*** DONNÉES D'ENTRÉE
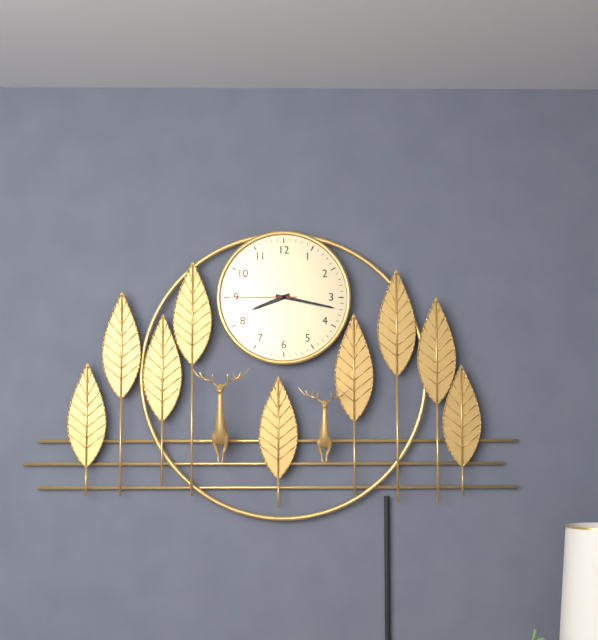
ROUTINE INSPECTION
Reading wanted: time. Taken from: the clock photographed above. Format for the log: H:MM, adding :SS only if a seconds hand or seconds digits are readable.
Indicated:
8:17:45
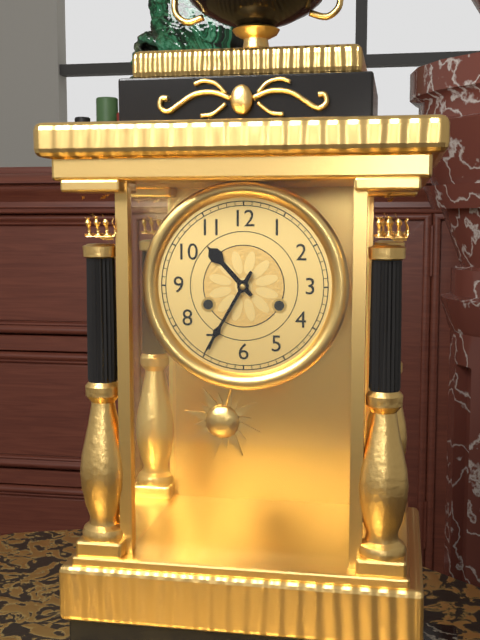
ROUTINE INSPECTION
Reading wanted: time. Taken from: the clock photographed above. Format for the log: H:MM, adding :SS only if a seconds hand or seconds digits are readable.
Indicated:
10:35
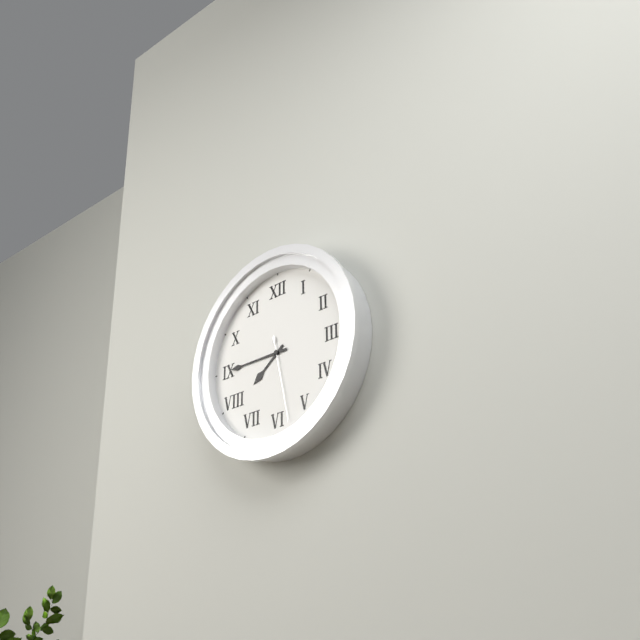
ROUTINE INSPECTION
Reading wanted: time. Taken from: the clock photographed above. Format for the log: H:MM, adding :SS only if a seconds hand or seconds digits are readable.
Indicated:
7:45:28
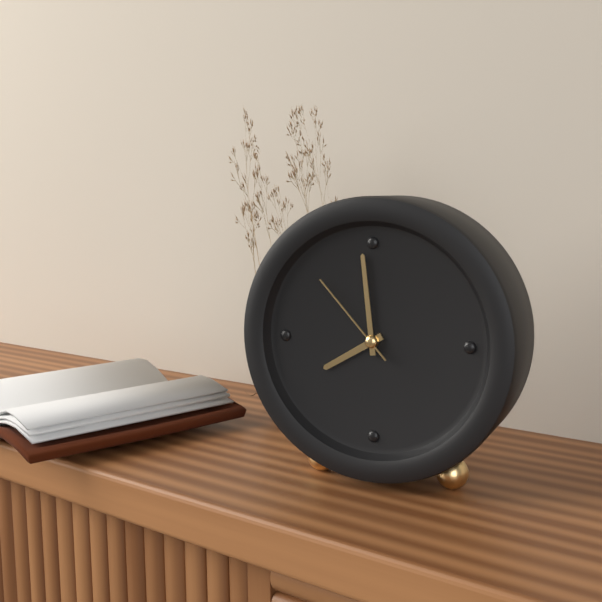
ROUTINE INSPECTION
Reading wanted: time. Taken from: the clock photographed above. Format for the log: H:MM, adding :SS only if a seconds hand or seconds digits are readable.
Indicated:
7:59:53
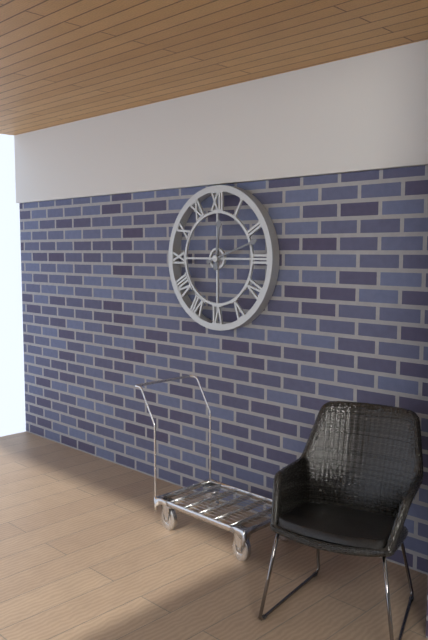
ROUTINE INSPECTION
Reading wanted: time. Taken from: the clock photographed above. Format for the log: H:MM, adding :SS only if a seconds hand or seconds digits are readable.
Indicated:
12:12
******
--- À FAIRE ---
Dupliquez telles quelles toutes les lignes ci-dessus, en omettant les images dans votre réponse.

--- CORRIGÉ ---
ROUTINE INSPECTION
Reading wanted: time. Taken from: the clock photographed above. Format for the log: H:MM, adding :SS only if a seconds hand or seconds digits are readable.
Indicated:
8:17:45
ROUTINE INSPECTION
Reading wanted: time. Taken from: the clock photographed above. Format for the log: H:MM, adding :SS only if a seconds hand or seconds digits are readable.
Indicated:
10:35
ROUTINE INSPECTION
Reading wanted: time. Taken from: the clock photographed above. Format for the log: H:MM, adding :SS only if a seconds hand or seconds digits are readable.
Indicated:
7:45:28
ROUTINE INSPECTION
Reading wanted: time. Taken from: the clock photographed above. Format for the log: H:MM, adding :SS only if a seconds hand or seconds digits are readable.
Indicated:
7:59:53
ROUTINE INSPECTION
Reading wanted: time. Taken from: the clock photographed above. Format for the log: H:MM, adding :SS only if a seconds hand or seconds digits are readable.
Indicated:
12:12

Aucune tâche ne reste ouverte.